# 77 and still fishy



## rcmay (Dec 12, 2006)

where in AL does your dad live? are you from there as well?


----------



## tojo (Dec 12, 2006)

Glad ya'll found some fish. I stayed in bed sick as a dog :'(


----------



## phishphood (Dec 15, 2006)

rc, we're all from Tallassee, which is about 30 miles northeast of Montgomery.

Tony, sorry to hear you're sick. I told you not to mix Dunkin Donuts and SoCo.
Bad juju there. Hope you're feeling better.


----------



## Ron_W. (Dec 14, 2006)

Fish with a bonus lure inside, better than Cracker Jacks. [smiley=1-thumbsup3.gif]


----------



## tojo (Dec 12, 2006)

> Fish with a bonus lure inside, better than Cracker Jacks. [smiley=1-thumbsup3.gif]


X2. feel free to include a pic of the lure and GPS coordinates to where you caught him


----------



## phishphood (Dec 15, 2006)

Gotta search the boat for the lure. I know it's in there somewhere.
Tony, you know the spot. Right between the 2 grassbeds on that one shoreline.
There were about 10 nice reds bunched up close to shore there Saturday. I left
them there unspooked in hopes they would still be around on Sunday. Didn't
quite work out as planned.
Feeling better?


----------



## tojo (Dec 12, 2006)

> Gotta search the boat for the lure. I know it's in there somewhere.
> Tony, you know the spot. Right between the 2 grassbeds on that one shoreline.
> There were about 10 nice reds bunched up close to shore there Saturday. I left
> them there unspooked in hopes they would still be around on Sunday. Didn't
> ...


Heck no I ain't better. I thought it was just heat exhaustion. I worked out at Bethune Park while the boys played. All freshwater was fed to the manatees, so I was waterless. Loaded up on H2O at JB's afterwards and that was when I started to feel like crap.

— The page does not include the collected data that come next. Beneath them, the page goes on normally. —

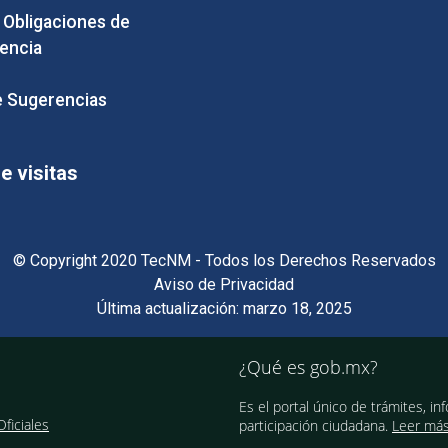
e Obligaciones de
encia
 Sugerencias
 visitas
© Copyright 2020 TecNM - Todos los Derechos Reservados
Aviso de Privacidad
Última actualización: marzo 18, 2025
¿Qué es gob.mx?
Es el portal único de trámites, in
ficiales
participación ciudadana.
Leer má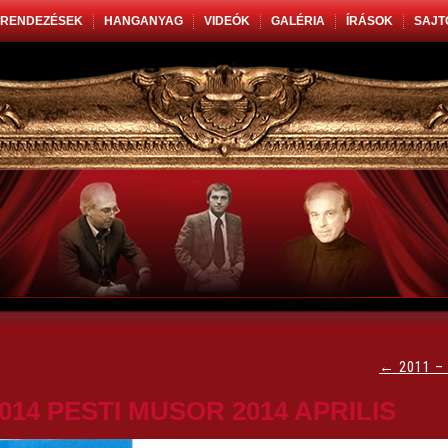
RENDEZÉSEK
HANGANYAG
VIDEÓK
GALÉRIA
ÍRÁSOK
SAJT
←
2011 –
014 PESTI MUSOR 2014 APRILIS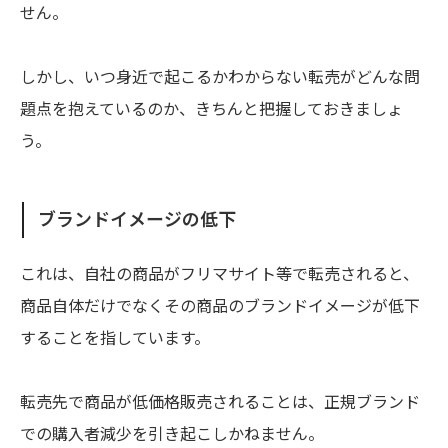
せん。
しかし、いつ身近で起こるかわからない転売がどんな問
題点を抱えているのか、きちんと把握しておきましょ
う。
ブランドイメージの低下
これは、自社の商品がフリマサイト等で転売されると、
商品自体だけでなくその商品のブランドイメージが低下
することを指しています。
転売先で商品が低価格販売されることは、正規ブランド
での購入者減少を引き起こしかねません。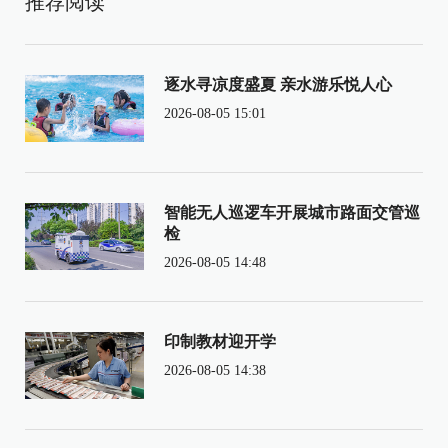
推荐阅读
逐水寻凉度盛夏 亲水游乐悦人心
2026-08-05 15:01
智能无人巡逻车开展城市路面交管巡
检
2026-08-05 14:48
印制教材迎开学
2026-08-05 14:38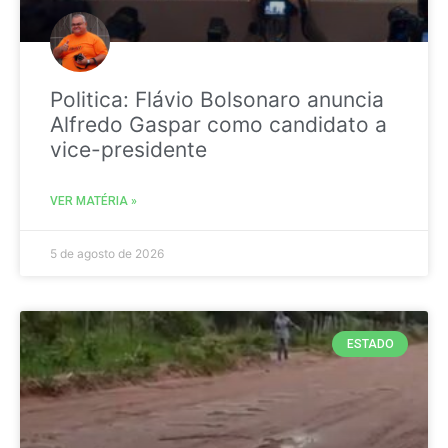
Politica: Flávio Bolsonaro anuncia
Alfredo Gaspar como candidato a
vice-presidente
VER MATÉRIA »
5 de agosto de 2026
ESTADO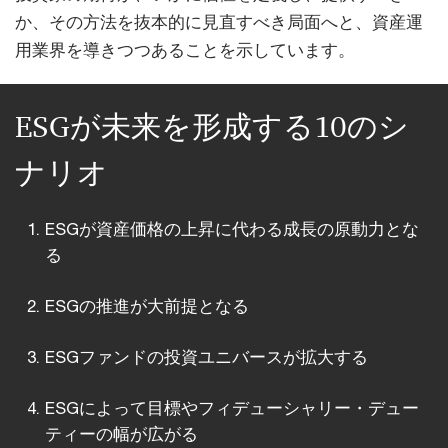
か、その方法を抜本的に見直すべき局面へと、資産運
用業界を導きつつあることを示しています。
ESGが未来を形成する10のシ
ナリオ
ESGが資産価格の上昇に代わる成長の原動力とな
る
ESGの推進が大前提となる
ESGファンドの投資ユニバースが拡大する
ESGによって目標やフィデューシャリー・デュー
ティーの幅が広がる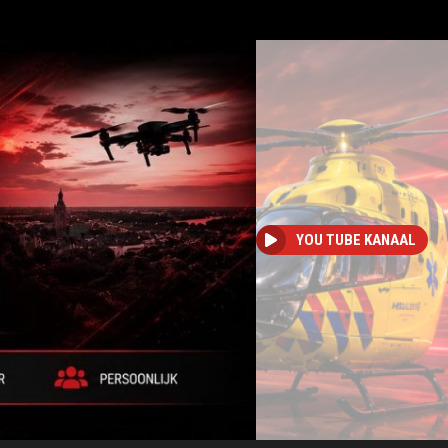
YOU TUBE KANAAL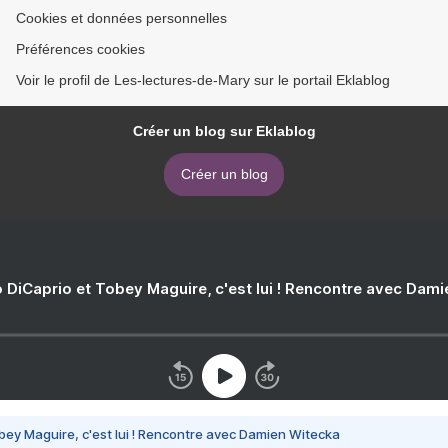
Cookies et données personnelles
Préférences cookies
Voir le profil de Les-lectures-de-Mary sur le portail Eklablog
Créer un blog sur Eklablog
Créer un blog
 DiCaprio et Tobey Maguire, c'est lui ! Rencontre avec Dam
bey Maguire, c'est lui ! Rencontre avec Damien Witecka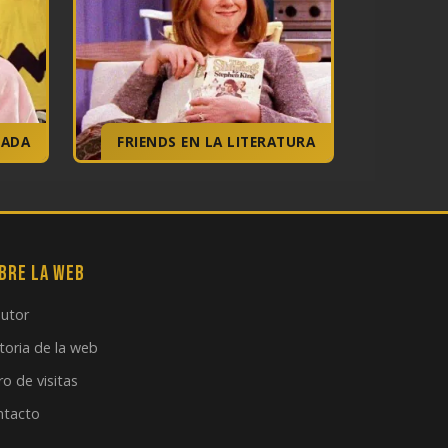
RADA
FRIENDS EN LA LITERATURA
bre la web
autor
toria de la web
ro de visitas
ntacto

Now I got the whole deal...coughing up crap, fever...I got too much overtime hanging in the balance to take a sick day :


----------



## beavis (Dec 11, 2006)

Come work with me and you won't have to worry about the OT


----------



## tojo (Dec 12, 2006)

> Come work with me and you won't have to worry about the OT


Dude that is closer than you know....


----------



## phishphood (Dec 15, 2006)

Can I be a double-naught spy too?


----------



## tojo (Dec 12, 2006)

> Can I be a double-naught spy too?


Beavis ain't old enough to understand that statement ;D ;D ;D


----------



## phishphood (Dec 15, 2006)

Surely the Beverly Hillbillies is still on TV somewhere. Where is Ellie Mae when you need her?


----------



## beavis (Dec 11, 2006)

> Beavis ain't old enough to understand that statement


Please, you're not much older than me,

I just watched different stuff on tv


----------